Separate to the Bill, the Government has requested the Fair Work Commission (FWC) to consider including ‘loaded rates’ (all up rates which incorporate penalty rates and other benefits) and simplified classification structures into four key modern awards (retail, restaurants, hospitality and clubs), which require additional flexibility to support the recovery from the impacts of COVID-19. The FWC will undertake this process under the existing award review framework in the FW Act.

Enterprise agreements

  • A streamlined process for agreement approvals – the Bill sets out a less stringent approval process, by only requiring employers to take ‘reasonable steps’ to provide employees with a ‘fair and reasonable opportunity’ to consider a proposed agreement.  So far as is practicable, the FWC will be required to approve agreements within 21 days of lodgement.
  • Specific considerations for the Better Off Overall Test (BOOT) – the controversial BOOT will not be replaced, however the FWC will be constrained in its application.  It will only be able to have regard to ‘reasonably foreseeable’ (rather than hypothetical) patterns of kinds of work, will only be able to rely on certain parties’ submissions and publicly available information, and must give ‘significant weight’ to the views of the employer and employees that the agreement meets the BOOT. 
  • New public interest exception to meeting the BOOT – presently, the FWC can only approve an enterprise agreement that does not meet the BOOT if it would be in the public interest to do so because of exceptional circumstances.  The Bill proposes that, for a two-year period, a new public interest exception would apply, which specifically considers COVID-19 related issues and does not require exceptional circumstances.  This would set a lower bar than the existing exception.

Greenfields agreements

The Bill will allow Greenfields agreements for defined ‘major projects’ (where the costs of the project are at least $500 million, or as otherwise declared by the Minister) to have a nominal life of up eight years from the date of approval.  For these long-term agreements, there will also be a new requirement to include annual increases until the nominal expiry date of the agreement.

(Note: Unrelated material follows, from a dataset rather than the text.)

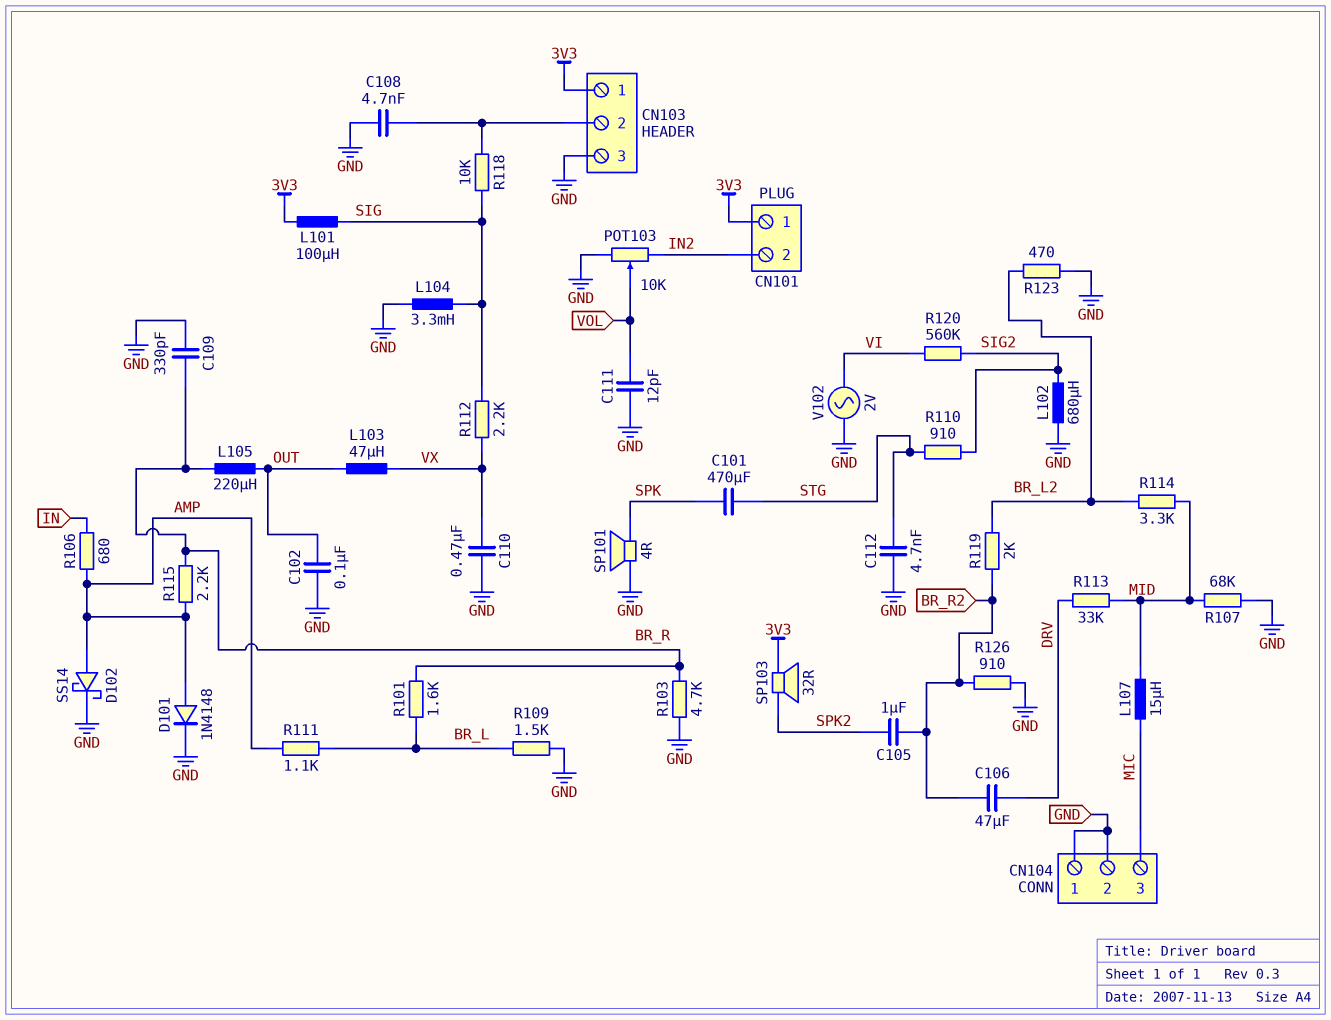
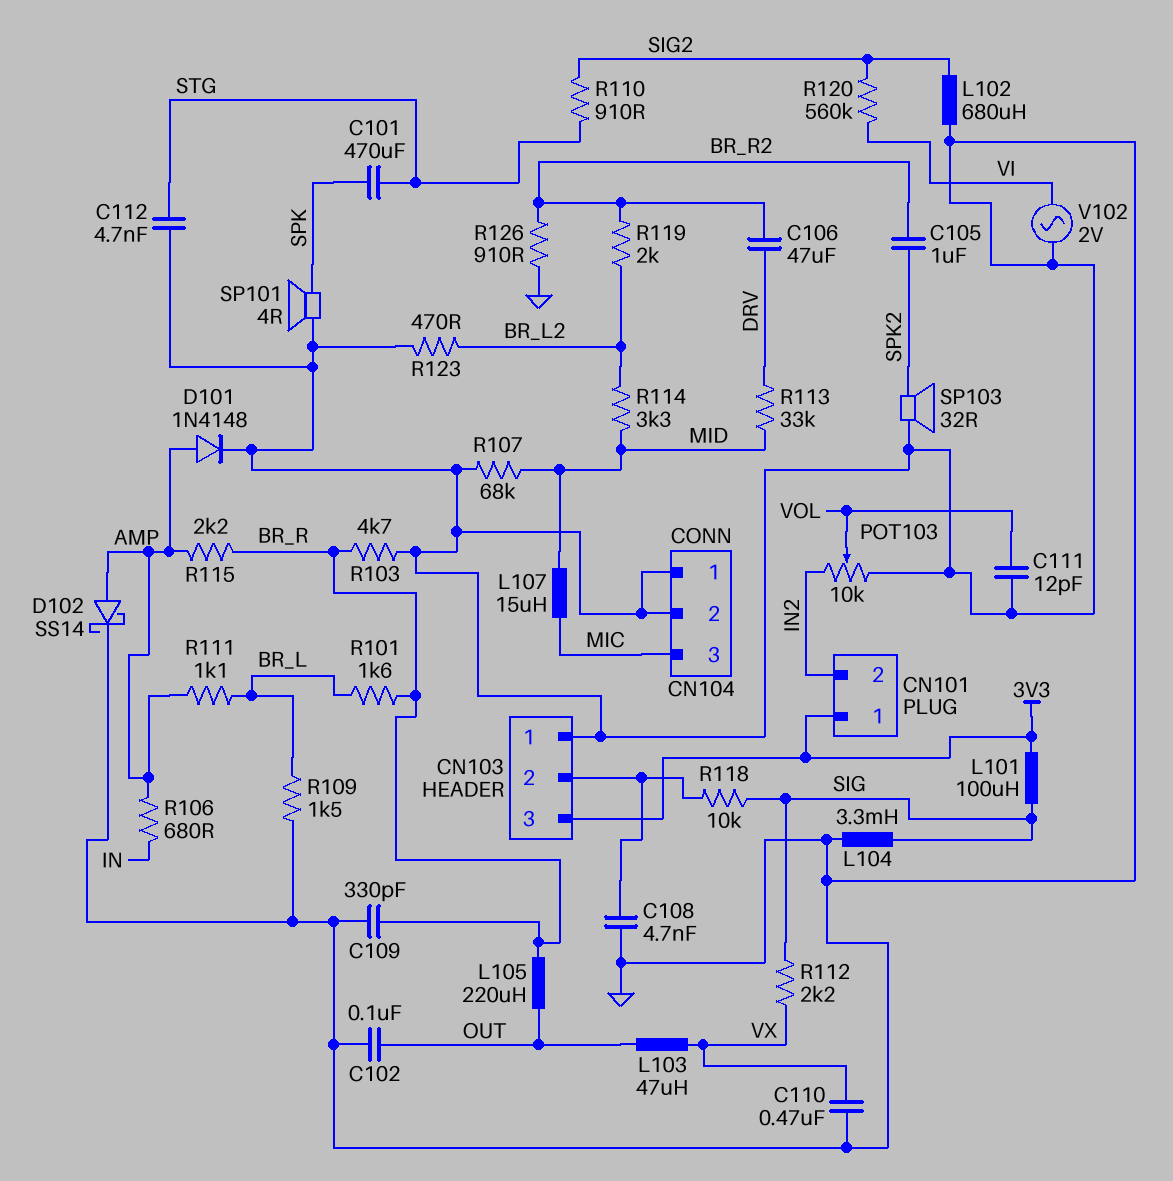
CN103 pin 1: 3V3 -> GND
CN103 pin 3: GND -> 3V3
SP103: speaker 32R (3V3, SPK2) -> speaker 32R (GND, SPK2)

Compliance and enforcement

  • Criminalising ‘wage theft’ – as expected, the Bill introduces a criminal offence where an employer dishonestly engages in a systematic pattern of underpaying one or more employees. This will cover intentional acts that involve a recurring pattern of conduct, rather than accidental acts or once-off conduct. These offences will attract a maximum penalty of up to fours years imprisonment and/or a penalty of up to $1.1 million for an individual, or $5.55 million for a body corporate. Additionally, individuals may also be liable for a criminal offence if they are complicit in an employer’s ‘wage theft’.
  • Expanded and expedited underpayment claims process – the Bill will provide Courts with the power to refer underpayment claims to the FWC for conciliation and consent arbitration.
  • Role of the Fair Work Ombudsman (FWO) – additional guidance is proposed for when the FWO can accept enforceable undertakings from employers or elect to initiate proceedings. These proposed changes place an even greater emphasis on employers making voluntary disclosures to the FWO.

What’s next?

The Bill will be referred to the Senate Education and Employment Legislation Committee, which will provide its inquiry report by 12 March 2021. The Government will likely seek for the Bill to be passed by the Senate by 18 March 2021.